I had a mining engineer friend who, knowing I was interested in modern mining as well as mining history, invited me to see an operating placer drift mine operation in the Chatanika Valley. In placer drift mines, vertical or diagonal shafts are sunk into alluvial deposits (usually to bedrock where the gold accumulates) and horizontal tunnels (the drifts) are dug following the gold deposit.

Mine Entrance
At the mine I visited, the gold was about 200 feet underground in permanently frozen ground (permafrost). In this type of operation, the tunnels are worked only during the winter, to prevent thawing of the ground. 

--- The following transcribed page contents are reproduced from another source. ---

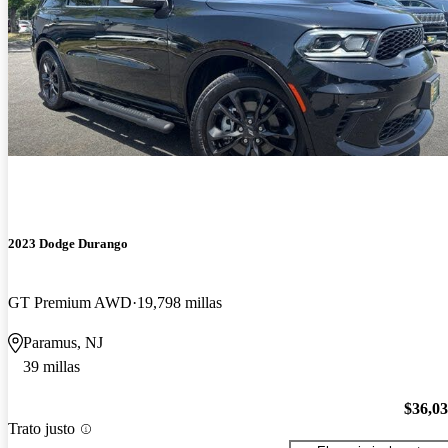
2023 Dodge Durango
GT Premium AWD
19,798 millas
Paramus, NJ
39 millas
$36,0
Trato justo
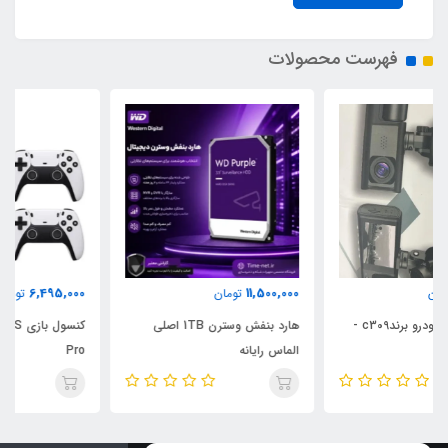
فهرست محصولات
6,495,000
11,500,000
تومان
تومان
هارد بنفش وسترن 1TB اصلی
کنسول بازی Game Stick GSS
الماس رایانه
Pro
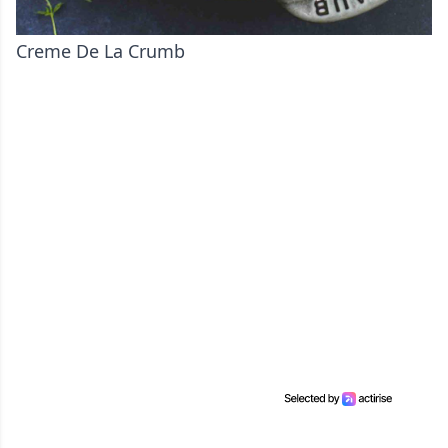
Creme De La Crumb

Tunnel slanting down into mine
Heavily insulated doors at the entrance to the tunnel seal it off during the summer.   A sloping shaft, large enough to drive down, was dug to the gold-bearing level. The tunnel was then flooded, allowing a thick layer of ice to form on the walls, reinforcing them. You can see a pneumatic hose on the upper right side of the tunnel. 

Mine ventilator
The mine is ventilated. Air in the mine is continually exhausted to the outside through vertical shafts to prevent heat buildup. Machinery and human bodies can put out enough heat to raise the air temperature a few degrees. 

Gallery slowly collapsing
Even when it is -40° F outside, the temperature underground is about +28° F, so a small rise in air temperature is enough to thaw the frozen gravel. No cribbing or tunnels supports are used, and when the frozen gravels are allowed to thaw, the tunnels will start sagging and eventually collapse.

Pneumatic drill
Horizontal drifts and galleries are blasted out of the frozen gravel. Pneumatic drills are used, and air pressure is also used to pump blasting powder into the holes. Pneumatically powered equipment (with the air pumping machinery above ground) is used wherever possible

Loading gravel
The loose gold-bearing gravel is scooped up by small front-end loaders and put in equally small dump trucks to be taken to the surface. The loaders and trucks were specially designed for underground work.

Hauling gravel to the surface
The gold-bearing gravel is stockpiled until summer, when liquid water from nearby streams will gush through large sluices to separate the dense gold from the lighter gravels. 

It was a fascinating trip and gave me lots of material for future drawings.